##### GIVEN TEXT #####

Posts Tagged ‘saline drops’

Stuffy nose seem worse during pregnancy?

Monday, September 10th, 2012

congestionDuring pregnancy, you may have a runny or stuffy nose or occasional nosebleeds. You can’t necessarily blame it on hay fever. These symptoms often begin toward the end of the first trimester and may continue until after delivery.

Your body goes through hormonal changes during pregnancy, and your blood supply increases. These changes may cause the membranes in your nose to swell, dry out or bleed more easily. These changes may cause you to have a constant stuffy or runny nose, even if you have no cold symptoms. You may have occasional nosebleeds, particularly during the winter months. Fun, right?

Don’t despair. To help relieve congestion and dryness:
  – Use a humidifier. This will help to moisten the air in your home. Keep a humidifier in the bedroom to help ease congestion that keeps you awake at night. Be sure to clean the humidifier often so mold won’t grow.

#####

● WHAT YOU NEED TO DO
Summarize the piece on stuffy noses during pregnancy in two sentences.

##### EXCERPTED DATA #####

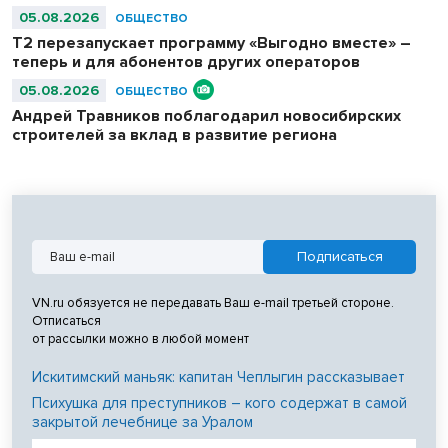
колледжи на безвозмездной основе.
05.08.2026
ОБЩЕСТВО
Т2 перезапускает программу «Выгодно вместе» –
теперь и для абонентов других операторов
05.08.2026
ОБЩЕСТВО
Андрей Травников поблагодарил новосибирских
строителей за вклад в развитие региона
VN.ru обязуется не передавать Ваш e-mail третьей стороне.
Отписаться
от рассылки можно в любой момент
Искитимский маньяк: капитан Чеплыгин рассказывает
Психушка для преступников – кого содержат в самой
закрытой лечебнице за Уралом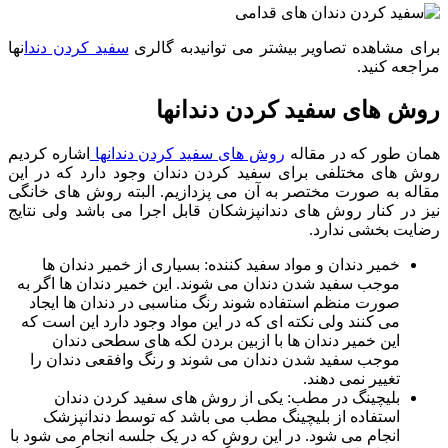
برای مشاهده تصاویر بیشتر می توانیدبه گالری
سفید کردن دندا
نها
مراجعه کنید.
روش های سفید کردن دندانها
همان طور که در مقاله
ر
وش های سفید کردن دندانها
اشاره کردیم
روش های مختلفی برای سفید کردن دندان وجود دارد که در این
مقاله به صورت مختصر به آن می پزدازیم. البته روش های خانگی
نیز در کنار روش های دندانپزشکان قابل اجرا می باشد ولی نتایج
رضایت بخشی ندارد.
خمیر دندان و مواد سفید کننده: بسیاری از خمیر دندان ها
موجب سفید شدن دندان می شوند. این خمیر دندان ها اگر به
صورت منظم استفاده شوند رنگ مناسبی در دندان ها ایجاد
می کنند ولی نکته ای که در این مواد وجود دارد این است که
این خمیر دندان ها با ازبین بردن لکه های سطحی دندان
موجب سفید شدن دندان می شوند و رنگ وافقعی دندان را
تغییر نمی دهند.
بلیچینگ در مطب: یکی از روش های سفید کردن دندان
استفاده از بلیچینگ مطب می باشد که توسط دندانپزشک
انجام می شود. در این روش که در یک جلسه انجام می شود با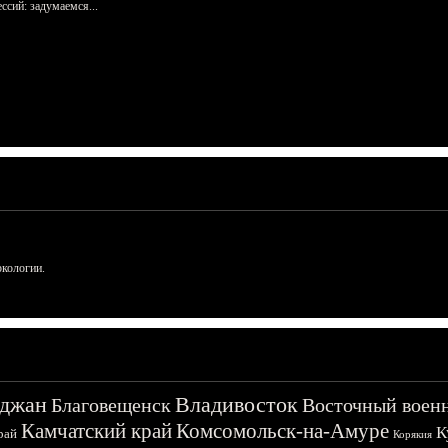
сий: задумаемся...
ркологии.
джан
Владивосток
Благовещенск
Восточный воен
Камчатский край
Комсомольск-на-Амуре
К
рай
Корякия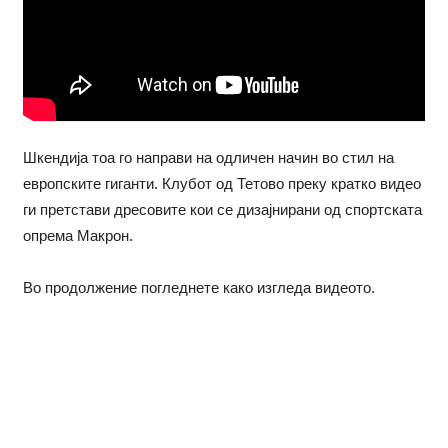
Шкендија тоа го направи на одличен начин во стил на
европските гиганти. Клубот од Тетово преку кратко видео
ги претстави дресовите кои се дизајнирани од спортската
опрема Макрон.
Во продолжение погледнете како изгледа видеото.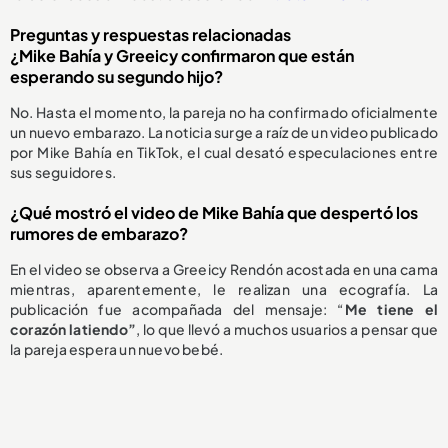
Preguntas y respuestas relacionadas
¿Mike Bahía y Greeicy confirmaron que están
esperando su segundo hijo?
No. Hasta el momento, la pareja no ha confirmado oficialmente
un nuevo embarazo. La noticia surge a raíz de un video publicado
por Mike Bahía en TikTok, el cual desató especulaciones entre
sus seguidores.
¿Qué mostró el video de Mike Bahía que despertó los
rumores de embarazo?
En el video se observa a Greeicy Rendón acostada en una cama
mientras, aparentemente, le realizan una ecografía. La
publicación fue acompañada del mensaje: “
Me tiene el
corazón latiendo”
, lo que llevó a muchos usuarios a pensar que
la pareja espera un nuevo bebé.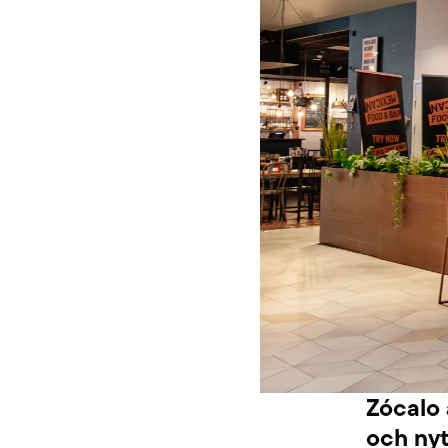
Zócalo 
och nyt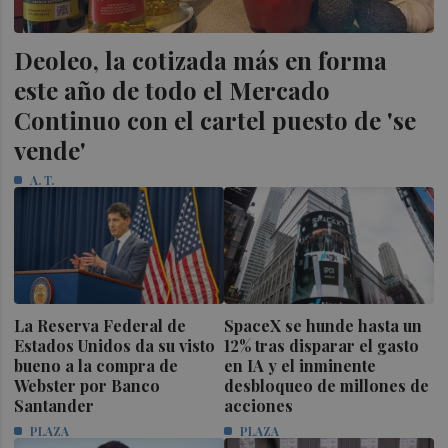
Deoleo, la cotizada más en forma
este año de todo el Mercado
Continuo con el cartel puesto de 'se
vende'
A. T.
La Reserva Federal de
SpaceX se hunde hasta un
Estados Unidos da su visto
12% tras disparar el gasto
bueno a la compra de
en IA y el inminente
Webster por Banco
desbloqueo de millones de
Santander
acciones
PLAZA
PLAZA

#####
##### EXCERPTED DATA #####

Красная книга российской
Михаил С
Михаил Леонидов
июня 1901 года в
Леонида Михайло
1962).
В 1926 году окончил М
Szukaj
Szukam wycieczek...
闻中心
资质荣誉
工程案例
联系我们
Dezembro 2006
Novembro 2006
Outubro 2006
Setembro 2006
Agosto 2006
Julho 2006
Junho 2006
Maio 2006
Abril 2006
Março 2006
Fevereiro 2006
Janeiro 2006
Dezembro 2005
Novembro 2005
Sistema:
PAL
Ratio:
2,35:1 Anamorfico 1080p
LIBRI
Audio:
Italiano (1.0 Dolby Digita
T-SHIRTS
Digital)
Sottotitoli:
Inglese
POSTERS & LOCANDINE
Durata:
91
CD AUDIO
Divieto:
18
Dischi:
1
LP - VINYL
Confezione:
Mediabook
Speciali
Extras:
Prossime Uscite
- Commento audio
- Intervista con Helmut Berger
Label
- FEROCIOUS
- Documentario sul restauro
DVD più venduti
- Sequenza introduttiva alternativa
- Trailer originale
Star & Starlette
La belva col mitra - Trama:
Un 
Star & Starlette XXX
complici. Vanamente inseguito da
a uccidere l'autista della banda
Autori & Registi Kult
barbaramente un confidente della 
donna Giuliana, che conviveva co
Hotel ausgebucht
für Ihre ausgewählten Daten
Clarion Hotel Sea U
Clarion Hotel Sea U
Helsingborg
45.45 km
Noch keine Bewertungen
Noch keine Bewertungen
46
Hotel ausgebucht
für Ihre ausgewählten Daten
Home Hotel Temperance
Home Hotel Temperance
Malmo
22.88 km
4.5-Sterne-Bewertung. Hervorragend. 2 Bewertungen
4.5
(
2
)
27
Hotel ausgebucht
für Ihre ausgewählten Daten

#####

● OUTPUT OF THE TASK
Hormonal changes and a larger blood supply during pregnancy can make the membranes in the nose swell, dry out or bleed more easily. This can cause a stuffy or runny nose or occasional nosebleeds, often from the end of the first trimester until after delivery, and a humidifier can ease the congestion and dryness, especially one kept in the bedroom and cleaned often so mold won't grow.